Local Hero

How I love Bill Forsyth's LOCAL HERO.  It's like a favorite article of clothing, a standby comfort food, a long desired vintage wine.  The writer/director's insightful films usually inspire amusement and warm feelings upon reflection.  While GREGORY'S GIRL and COMFORT & JOY are similarly, fondly recalled, this wonderful movie is in its own class.  One of the reasons for this is its patience.  The film is in no hurry to rush along a plot or assault you.  Even in 1983, this seemed unusual for a major studio production.

MacIntyre (Peter Riegert) is a Houston corporate executive for Knox Oil and Gas. A confirmed city boy who reluctantly flies to a wee Scottish seaside village called Ferness to help facilitate the town's demise via a planned oil refinery.  As you might expect, Mac's directive will change as he meets the locals and is entranced by the scenery and develops a liking for a slower pace.  I suspect a reluctant viewer or two had much the same experience with LOCAL HERO itself, gradually won over by its charms.

How can one resist the eccentricities of Forsyth's characters?   Knox CEO Felix Happer (a spry Burt Lancaster) has a keen interest in astronomy and undergoes his own metamorphosis.  There's a Soviet boat captain with capitalist leanings who regularly checks his stock portfolio.   Ferness residents include a discreetly (though frequently) amorous hotelier/accountant and his wife and a codger who lives on the beach and will die fighting if necessary to keep it free of any "progress".  There's even a mermaid, though don't expect her to don a curvy fish suit ala Darryl Hannah in SPLASH.  Knox will be seduced by their and the town's Old World manner, even finding himself lovingly brushing seashells one afternoon.   None do exactly what you'd expected of them, at least not all of the time.  And none are as simplistic as you might think.

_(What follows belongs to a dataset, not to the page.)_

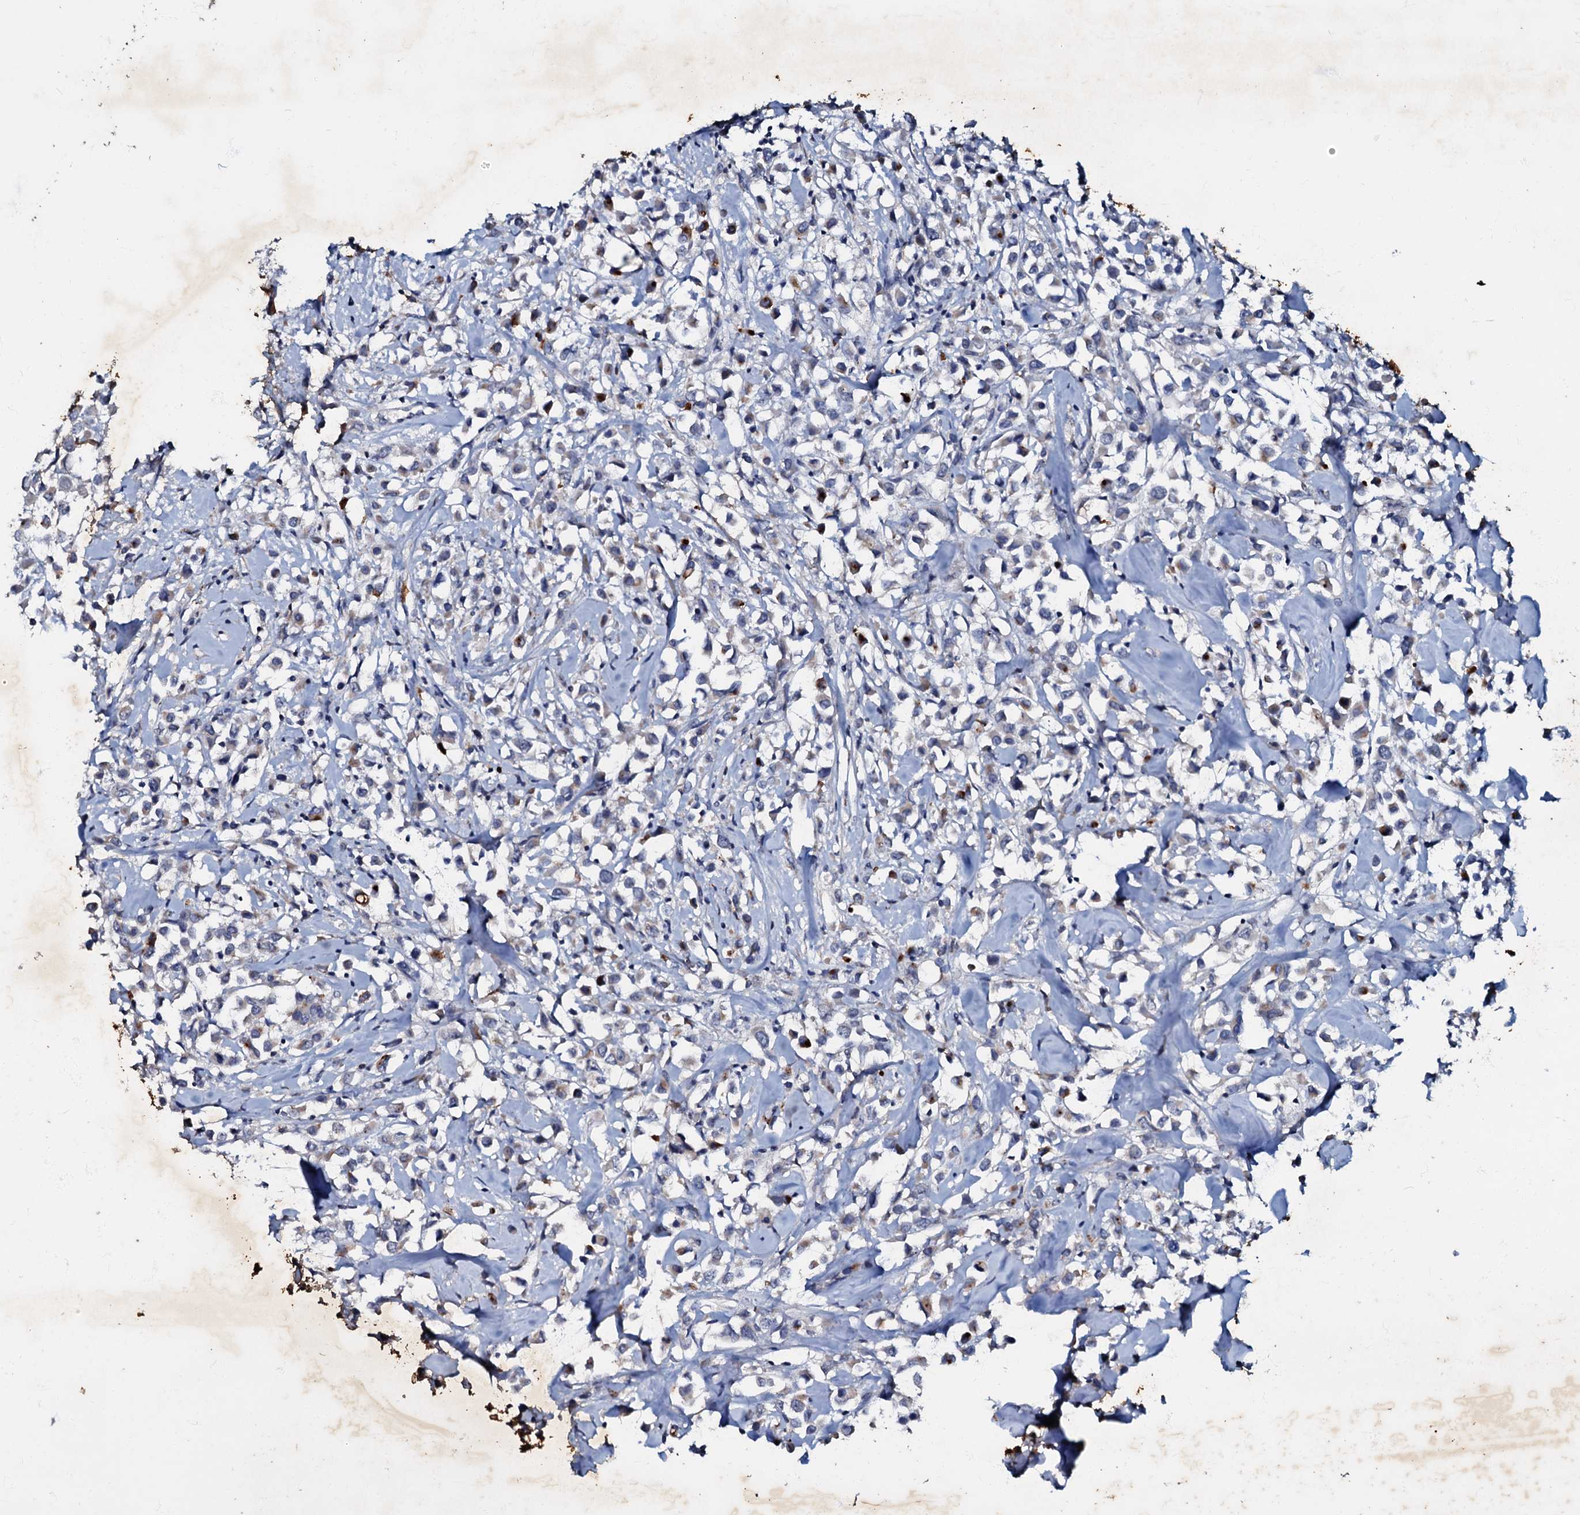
{"staining": {"intensity": "strong", "quantity": "<25%", "location": "cytoplasmic/membranous"}, "tissue": "breast cancer", "cell_type": "Tumor cells", "image_type": "cancer", "snomed": [{"axis": "morphology", "description": "Duct carcinoma"}, {"axis": "topography", "description": "Breast"}], "caption": "The photomicrograph demonstrates immunohistochemical staining of invasive ductal carcinoma (breast). There is strong cytoplasmic/membranous staining is seen in approximately <25% of tumor cells.", "gene": "MANSC4", "patient": {"sex": "female", "age": 87}}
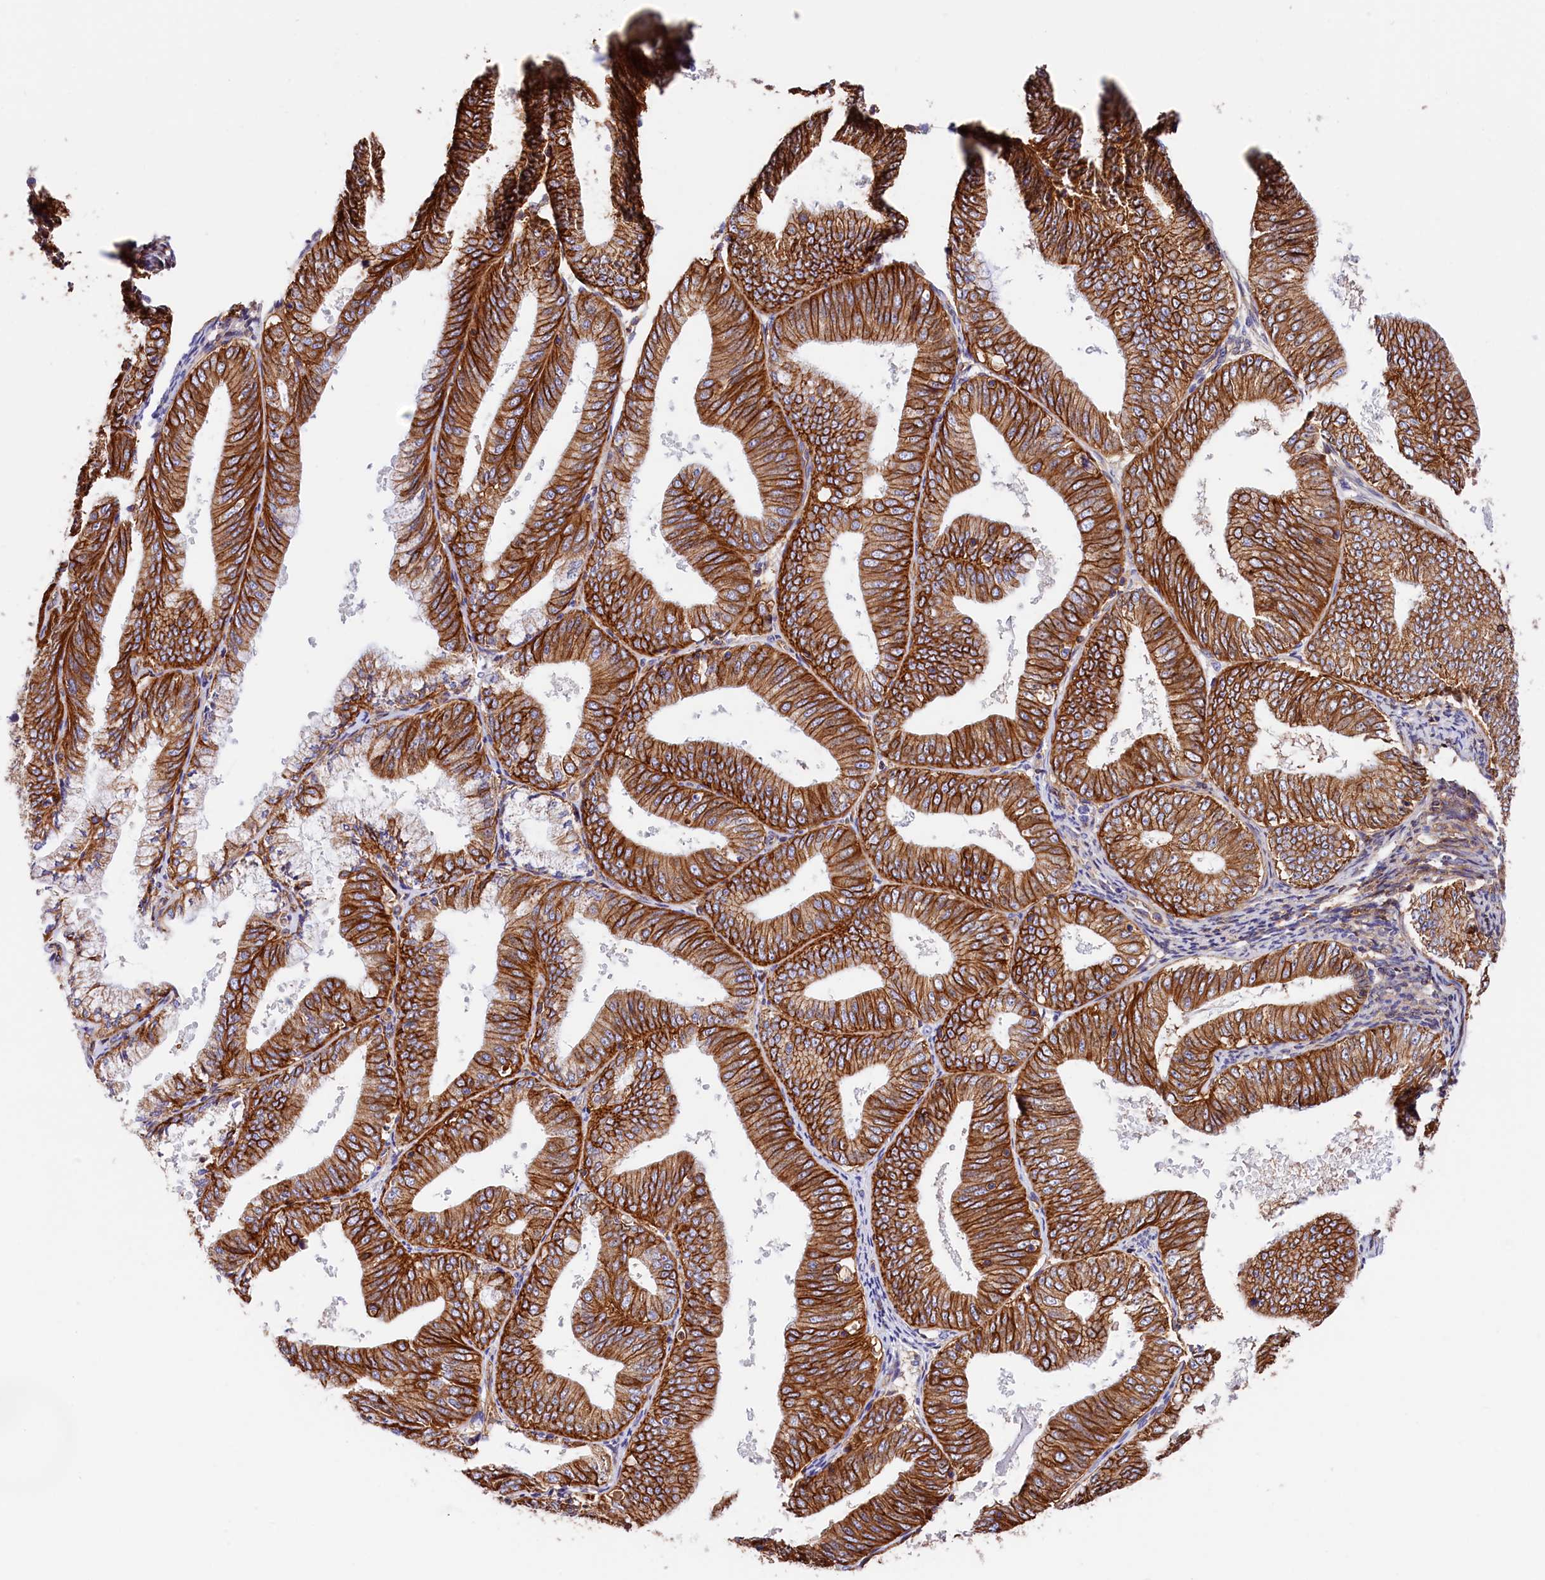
{"staining": {"intensity": "strong", "quantity": ">75%", "location": "cytoplasmic/membranous"}, "tissue": "endometrial cancer", "cell_type": "Tumor cells", "image_type": "cancer", "snomed": [{"axis": "morphology", "description": "Adenocarcinoma, NOS"}, {"axis": "topography", "description": "Endometrium"}], "caption": "High-magnification brightfield microscopy of endometrial cancer stained with DAB (3,3'-diaminobenzidine) (brown) and counterstained with hematoxylin (blue). tumor cells exhibit strong cytoplasmic/membranous staining is identified in approximately>75% of cells.", "gene": "ATP2B4", "patient": {"sex": "female", "age": 63}}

The low key vibe Forsyth creates is familiar to those with a taste for foreign cinema, yet all his own. Magical, in some way.  Scenes play past the expected cutoff, long after a witticism is uttered.  Many are lengthy conversations about big and little things (that are actually big things).  His screenplay is not merely a stinger to corporate America, not a simplistic "return to nature" or ecological sermon.  Also, not just a "technology is evil" polemic.  This remains true even at film's end, when Knox is back home in his luxurious, modern apartment, sitting and longing for the modest town and its genuineness. Sounds paradoxical?  I'll leave it to you to discover how the director weaves his disparate elements to a satisfying climax.  Bonus: Mark Knopfler's sublime scoring.

The humor in LOCAL HERO is fairly dry, more observational than joke-laden.  The only element I can recall that has any root in inherent silliness is the running gag of Happer's psychologist's outlandish efforts to reach his patient.  Their final meeting (of sorts) is funny enough though a bit out of step with Forsyth's usual style.  It almost feels like a script note from Warner Brothers honchos.